§ **Excerpt to read**
((
Iles, who is more tech-savvy than her neighbor, is helping him publicize the twin birth, by communicating with newspapers and other media outlets by computer. They’ve also been in touch with Ripley’s Believe It or Not! and Guinness World Records publishers to gauge their interest. She said their researchers are checking records and promise to get back with them soon.

“He wanted to make sure they got up old enough and lived long enough” before calling around, Iles said.

Sadly, there was reason for the Loopers to hold their breath. Since 2005, Sugar had gotten pregnant one other time from Rocky, with a single colt, which died only two days after its birth.

As for whether the mare and jack (which Looper bought from his owner after the first twin birth, to put to Sugar and two other mares) are likely to produce a third set of twins … it depends largely on what Looper hears back from Ripley’s and Guinness.

He sold the first set of twins because he needed the money and because that’s what he’s done for almost two decades: Breed mules. He explained they’re easier to market because they are intelligent and more surefooted than most horses.

If Sugar and her colts have set some sort of world record, their monetary value might be high enough to tempt Looper to sell them.

“We’d hate to get rid of her,” he said. “She’s a good mare.”

If he doesn’t sell them, and Sugar’s next conception is a third-time charm, Looper laughingly admitted he’s run dry of sibling names and would probably go with Sue and Ronald – his wife’s and son’s names – for a female-male pair.
))
§ **Goal of the exercise**
Decide whether each statement agrees with the excerpt about Sugar's twin birth, answering yes or no and quoting the words from the excerpt that settle it. 1. Sugar's earlier single colt died two days after it was born. 2. Looper has bred mules for about ten years. 3. For a female-male pair, Looper would probably use his wife's and son's names.

§ **Dataset extract**
((
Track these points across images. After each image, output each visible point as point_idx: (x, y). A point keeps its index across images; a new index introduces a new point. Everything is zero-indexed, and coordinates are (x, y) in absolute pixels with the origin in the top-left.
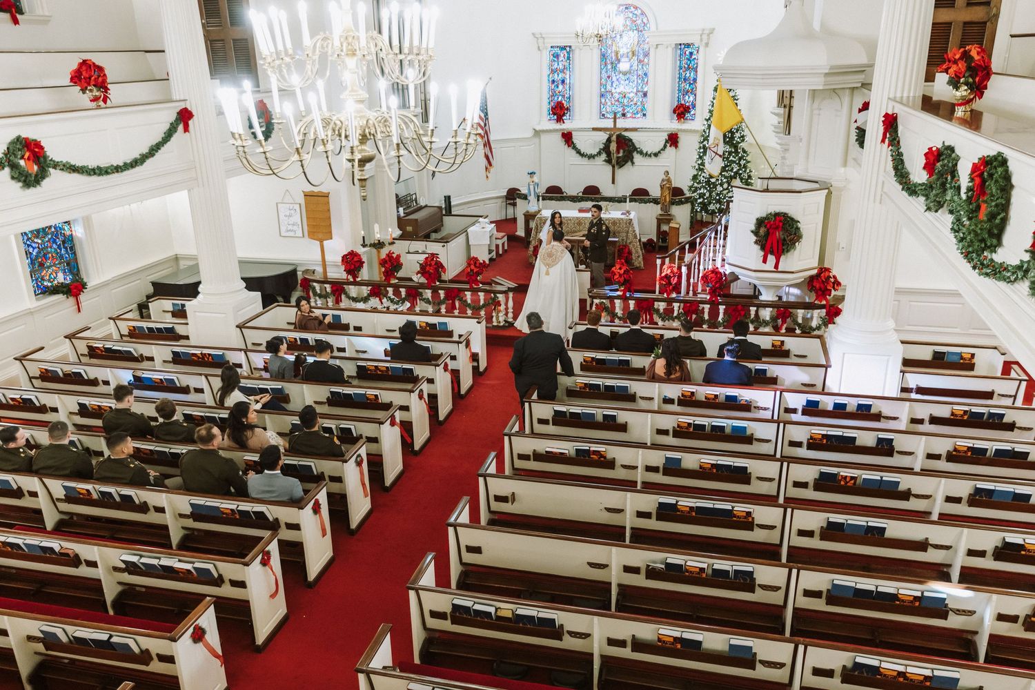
))
§ **Reply to the task**
1. Yes: "which died only two days after its birth."
2. No: "that’s what he’s done for almost two decades: Breed mules."
3. Yes: "would probably go with Sue and Ronald – his wife’s and son’s names – for a female-male pair."